▶ STUDY QUESTIONS
1 > Copy the passage from the article on Sebelius's NAACP convention remarks, starting at "Addressing the annual" up to and including "lived and preached.".
2 > Using the article on Sebelius's NAACP convention remarks, answer these:
(a) In what city was the annual NAACP convention held?
(b) Sebelius's father was a congressman from which city?
(c) On what date do people start signing up for mandatory health insurance?
### PAGE EXCERPT
Addressing the annual NAACP convention in Orlando, Fla., Health and Human Services Secretary Kathleen Sebelius said that opponents of Obamacare are the same kind of people who opposed civil rights legislation in the 1960s.
Her comments on Tuesday came one day before the Republican-led House votes to delay key provisions of the law.
“The Affordable Care Act is the most powerful law for reducing health disparities since Medicare and Medicaid were created in 1965, the same year the Voting Rights Act was also enacted,” Sebelius said. “That significance hits especially close to home. My father was a congressman from Cincinnati who voted for each of those critical civil rights laws, and who represented a district near where the late Reverend Fred Shuttlesworth lived and preached.
“The same arguments against change, the same fear and misinformation that opponents used then are the same ones opponents are spreading now. ‘This won’t work,’ ‘Slow down,’ ‘Let’s wait,’ they say.
“But history shows that upholding our founding principles demands continuous work toward a more perfect union…And it requires the kind of work that the NAACP has done for more than a century to move us forward.
“You showed it in the fight against lynching and the fight for desegregation. You showed it by ensuring inalienable rights are secured in the courtroom and at the ballot box. And you showed it by supporting a health law 100 years in the making.
“With each step forward, you said to forces of the status quo, ‘This will work,’ ‘We can’t slow down‘ ‘We can’t wait,’ ‘We won’t turn back.’
Sebelius then hailed the “voices of progress” that “we hear and honor this year,” as people start signing up for mandatory health insurance on Oct. 1:
“They echo from church bells rung at midnight 150 years ago to educate our nation of a people’s emancipation. They echo from a speech on our nation’s mall 50 years ago next month about the promise of our nation’s dream. And they still echo and guide us today in a second term of a historic presidency.
######
### RECORDS
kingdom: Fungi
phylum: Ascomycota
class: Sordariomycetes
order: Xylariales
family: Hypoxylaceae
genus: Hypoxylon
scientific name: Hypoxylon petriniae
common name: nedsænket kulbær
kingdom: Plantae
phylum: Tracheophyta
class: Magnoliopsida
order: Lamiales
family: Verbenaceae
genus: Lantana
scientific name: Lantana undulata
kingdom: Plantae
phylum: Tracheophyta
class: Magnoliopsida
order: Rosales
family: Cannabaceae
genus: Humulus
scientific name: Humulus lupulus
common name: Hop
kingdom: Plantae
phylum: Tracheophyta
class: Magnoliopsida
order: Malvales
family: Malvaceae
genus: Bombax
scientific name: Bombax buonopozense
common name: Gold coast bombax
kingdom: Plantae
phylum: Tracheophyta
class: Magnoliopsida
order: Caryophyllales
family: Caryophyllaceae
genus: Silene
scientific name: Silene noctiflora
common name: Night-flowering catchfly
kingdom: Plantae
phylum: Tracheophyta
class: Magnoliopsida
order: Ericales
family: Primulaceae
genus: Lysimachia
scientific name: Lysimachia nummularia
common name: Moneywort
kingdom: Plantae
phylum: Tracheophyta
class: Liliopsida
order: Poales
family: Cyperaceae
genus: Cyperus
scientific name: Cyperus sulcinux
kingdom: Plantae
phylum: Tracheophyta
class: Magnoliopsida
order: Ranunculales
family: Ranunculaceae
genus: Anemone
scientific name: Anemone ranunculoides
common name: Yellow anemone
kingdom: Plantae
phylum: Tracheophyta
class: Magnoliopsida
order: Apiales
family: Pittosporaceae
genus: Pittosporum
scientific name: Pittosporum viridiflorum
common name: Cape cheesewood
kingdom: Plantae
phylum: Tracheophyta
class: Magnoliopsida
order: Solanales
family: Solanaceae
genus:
######
▶ EXPECTED OUTPUTS
1 >
Addressing the annual NAACP convention in Orlando, Fla., Health and Human Services Secretary Kathleen Sebelius said that opponents of Obamacare are the same kind of people who opposed civil rights legislation in the 1960s.
Her comments on Tuesday came one day before the Republican-led House votes to delay key provisions of the law.
“The Affordable Care Act is the most powerful law for reducing health disparities since Medicare and Medicaid were created in 1965, the same year the Voting Rights Act was also enacted,” Sebelius said. “That significance hits especially close to home. My father was a congressman from Cincinnati who voted for each of those critical civil rights laws, and who represented a district near where the late Reverend Fred Shuttlesworth lived and preached.

2 >
(a) Orlando, Fla.
(b) Cincinnati
(c) Oct. 1